Placide Gravel je présume

Placide Gravel est le père d’Auréa, l’autre grand-mère de Michel. Pas de racines irlandaises ou américaines cette fois-ci.

Placide se cachait dans les registres paroissiaux sous le prénom d’Alexis. 

Allez voir pourquoi le prénom Alexis alors qu’il signe bel et bien Placide?

À quoi pouvait bien penser monsieur le curé? On pourrait s’imaginer la scène avec un curé dur d’oreille.

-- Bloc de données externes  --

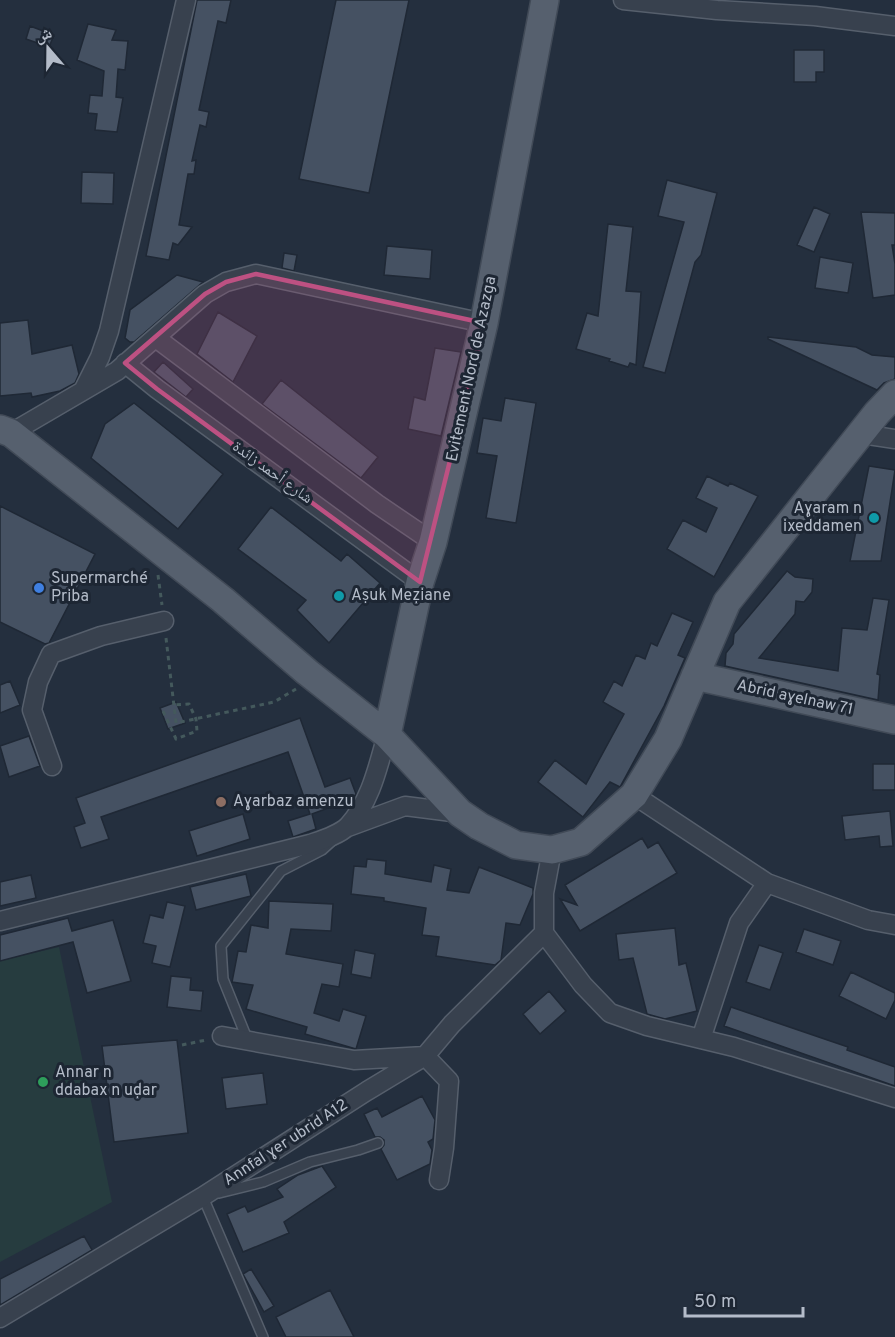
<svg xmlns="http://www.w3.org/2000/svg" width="895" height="1337" font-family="Overpass,'Noto Naskh Arabic',sans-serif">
<rect width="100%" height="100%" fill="#242f3e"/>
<!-- green -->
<path fill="#263c3f" d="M59 947 112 1202 0 1262V961Z"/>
<!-- building -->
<path fill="#455162" stroke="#1f2835" stroke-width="1.5" d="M197 0H231L226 23 218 21 199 110 209 112 206 127 200 125 192 161 196 160 194 174H188L179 225 192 227 178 245 173 243 169 260 146 256Z
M336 0H409L369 193 299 179Z
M88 24 116 30 112 40 128 41 125 70 118 69 116 97 123 98 117 132 95 130 97 114 88 113 90 95 102 96 104 71 77 60Z
M30 26 54 35 49 47 26 39Z
M794 50H824V72H816V82H794Z
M82 172 114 173 113 204 81 203Z
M667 180 717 193 701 255 695 262 665 373 643 367 684 222 658 216Z
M814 207 830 214 814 252 797 245Z
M861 212 895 213V245H892L895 264V295L873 298Z
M608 224 633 227 626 291 641 292 636 365 630 363 628 367 609 361 610 359 576 349 587 313 598 316Z
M387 246 432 250 430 279 384 275Z
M284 253 297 255 294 271 282 268Z
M820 257 853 263 848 293 815 288Z
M177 275 203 282 134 342H130L125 338 130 310Z
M218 312 257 336 233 382 197 354Z
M28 320 32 354 72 345 79 374 75 383 60 391 32 397 31 393 0 396V323Z
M768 337 856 347 872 355 895 357V379L884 383 877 390 768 339Z
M435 348 461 352 441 436 408 429 414 397 425 400Z
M163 362 193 389 186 397 154 372Z
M281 380 378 457 361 478 262 404Z
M505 398 536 403 516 523 486 518 497 456 477 453 483 418 501 421Z
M134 403 223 474 178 529 91 458 105 424Z
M869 466 895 470 881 561H850Z
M707 476 728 486 730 483 758 496 714 577 667 549 683 520 706 532 717 508 696 498Z
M0 506 95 554 49 643 45 644 0 622Z
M271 507 341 561 347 554 380 583 329 643 297 610 306 600 238 549Z
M787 571 795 577 813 579 812 592 804 602 796 601 795 614 759 658 838 671 842 628 867 630 873 598 889 600 877 674 880 675 878 700 725 666 726 653 733 644 734 634Z
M672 613 693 622 678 655 685 658 664 706 620 787 610 782 583 817 538 782 555 760 586 784 624 714 603 702 614 681 622 686 636 655 645 659 651 643 657 646Z
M10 681 20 705 0 713V685Z
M176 702 185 723 168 729 160 708Z
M300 718 325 787 350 778 356 794 353 799 312 814 316 829 293 837 288 821 310 814 288 752 101 817 109 839 81 848 74 827 85 823 76 798Z
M29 736 40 766 9 777 0 746Z
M873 764H895V790H873Z
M890 811 893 846 880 847 879 836 845 840 842 816Z
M243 814 250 839 197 856 189 831Z
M642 838 648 848 658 842 677 873 580 931 560 899 577 905 565 885Z
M367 859 386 861 385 874 431 882 434 865 451 869 447 890 469 893 479 867 533 888V894L520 925 506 923 501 960 495 965 436 956 439 937 422 935 426 908 384 901V898L351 894 354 866 366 867Z
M246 874 251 896 196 910 190 887Z
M31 875 36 898 0 906V882Z
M269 901 333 904 331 931 291 929 286 954 343 964 339 987 322 984 314 1013 339 1021 343 1009 366 1016 356 1049 305 1034 307 1027 246 1009 253 985 232 982 238 951 246 952 251 925 268 928Z
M167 902 185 906 170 967 152 963 156 946 143 943 150 915 163 918Z
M68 918 72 931 113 920 131 981 87 993 73 942 0 961V935Z
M675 928 679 965 686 963 697 1011 665 1019 647 1014 633 958 619 960 616 934Z
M804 929 841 941 833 965 796 952Z
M759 945 783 953 770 990 746 982Z
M355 950 375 954 371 978 351 974Z
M851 972 895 993V1000L886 1019 839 996Z
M171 976 191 978 190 990 203 991 201 1011 167 1007Z
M549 991 566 1011 540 1034 523 1014Z
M731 1007 848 1047 847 1050 895 1067V1086L724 1026Z
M177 1040 188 1133 114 1142 102 1046Z
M263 1073 267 1104 226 1109 222 1078Z
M422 1096 435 1120 433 1139 428 1142 432 1150 430 1164 397 1180 381 1149 384 1145V1140L380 1137H375L364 1114 377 1108 382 1117Z
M322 1166 336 1187 284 1222 289 1233 243 1252 227 1214 245 1206 248 1212 283 1197 277 1189 298 1175Z
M84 1236 92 1250 0 1305V1279Z
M251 1269 274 1306 264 1312 243 1274Z
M330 1290 354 1337H286L276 1317Z"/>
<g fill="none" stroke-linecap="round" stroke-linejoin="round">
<defs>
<path id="service" d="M248 1041 223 979 221 946 281 871 322 850 332 841
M219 1193 263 1182 310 1162 358 1150 378 1143
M203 1197 263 1337"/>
<path id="minor" d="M623 0 717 10 815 16 895 26
M156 338 377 504 433 542
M125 363 157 389 420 582
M83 391 100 357 109 331 186 0
M11 433 117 371 205 294 226 282 256 274 484 323
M862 434 895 439
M52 766 32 710 38 682 51 654 101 636 164 621
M634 795 767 883 868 920 895 925
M348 827 405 806 460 813
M552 850 544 893V933L583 985 610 1013 647 1026 734 1047 895 1098
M0 921 310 844C322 840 339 835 348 826 371 801 378 766 387 735
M222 1036 354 1060 425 1056 449 1081 444 1148 439 1180
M701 1039 739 923 767 883
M0 1318 202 1197 367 1091 425 1056 452 1024 544 933"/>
<path id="primary" d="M0 429 11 433 223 600 307 672 387 735 460 813 479 826 516 845 552 850 581 842 634 795 668 739 727 602 877 413 895 394
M695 676 895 720
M387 735 420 582 433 542 484 323 545 0"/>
</defs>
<!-- service casing -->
<use href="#service" stroke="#565f6c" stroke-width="12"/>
<!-- minor casing -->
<use href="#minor" stroke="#565f6c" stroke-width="21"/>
<!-- primary casing -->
<use href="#primary" stroke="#414a57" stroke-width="30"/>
<!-- path -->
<path stroke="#44595c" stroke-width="3" stroke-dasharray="4.5 4.5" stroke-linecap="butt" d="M158 575 162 605
M166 638 176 723 274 702 296 689
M163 711 176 739 197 731 196 719 189 704 174 705
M182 1045 206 1040"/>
<!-- service -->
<use href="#service" stroke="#38414e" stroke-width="9"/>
<!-- minor -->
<use href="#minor" stroke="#38414e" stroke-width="18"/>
<!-- primary -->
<use href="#primary" stroke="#56606e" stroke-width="27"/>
</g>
<!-- marked area -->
<path fill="#bd5182" fill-opacity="0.2" stroke="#bd5182" stroke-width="4.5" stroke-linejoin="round" d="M256 274 484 323 420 582 157 389 125 363 205 294 226 282Z"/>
<!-- markers -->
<g fill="#0f9aa8" stroke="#1d2633" stroke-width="2">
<circle cx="874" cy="518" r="6"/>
<circle cx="339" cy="596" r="6"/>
</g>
<circle fill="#3f7fe0" stroke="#1d2633" stroke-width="2" cx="39" cy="588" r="6"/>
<circle fill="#8d6e63" stroke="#1d2633" stroke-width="2" cx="221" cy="802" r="6"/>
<circle fill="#2e9e5b" stroke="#1d2633" stroke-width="2" cx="43" cy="1082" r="6"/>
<g text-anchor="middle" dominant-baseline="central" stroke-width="6" stroke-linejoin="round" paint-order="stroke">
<!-- street labels -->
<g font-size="16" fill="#b4bcc9" stroke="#1d2633">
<text transform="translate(472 369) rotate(-78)">Evitement Nord de Azazga</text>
<text transform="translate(272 473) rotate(36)">شارع أحمد زائدة</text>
<text transform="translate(795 698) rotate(12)">Abrid aɣelnaw 71</text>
<text transform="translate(286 1143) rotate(-33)">Annfal ɣer ubrid A12</text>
</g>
<!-- poi labels -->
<g font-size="16" fill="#b4bcc9" stroke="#1d2633" text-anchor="start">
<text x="862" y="509" text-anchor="end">Aɣaram n<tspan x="862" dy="18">ixeddamen</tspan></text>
<text x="51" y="579">Supermarché<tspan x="51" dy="18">Priba</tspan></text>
<text x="351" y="596">Aṣuk Meẓiane</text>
<text x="233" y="802">Aɣarbaz amenzu</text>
<text x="55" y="1073">Annar n<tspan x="55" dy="18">ddabax n uḍar</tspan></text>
</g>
</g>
<!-- north arrow -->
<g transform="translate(48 48) rotate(340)" stroke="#1d2633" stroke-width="4.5" paint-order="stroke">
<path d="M0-4.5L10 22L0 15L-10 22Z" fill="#b4bcc9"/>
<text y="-9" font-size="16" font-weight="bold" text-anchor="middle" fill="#b4bcc9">ش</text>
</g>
<!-- scale -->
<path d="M685 1307v9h118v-9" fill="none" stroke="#b4bcc9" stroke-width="3"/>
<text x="694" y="1307" font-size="18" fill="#b4bcc9" stroke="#1d2633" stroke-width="4.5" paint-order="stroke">50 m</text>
</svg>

Si je me fie à l’occasion sur les recensements et sur la banque BMS 2000, je ne néglige jamais d’aller vérifier les registres paroissiaux quand j’ai un petit doute généalogique.

Il est clair qu’on a les parents de la grand-mère de Michel: Placide Gravel et Virginie Leduc. Peu de gens ont trouvé le lien entre Placide et Macé Gravel, car BMS 2000 indiquait Alexis et non Placide!

Je peux donc me péter les bretelles d’avoir réussi à faire le lien entre Michel et Macé.

Un ti peu…

Placide est donc le fils de Flavien Gravel et Marie-Louise Gagnon. C’est écrit dans les registres de la paroisse Ste-Anne à Ste-Anne-de-la-Pérade.

On écrit que Placide est de St-Prosper.

On en apprend des choses sur mon blogue surtout quand on clique sur les hyperliens.

En passant, comment s’appelait monsieur le curé?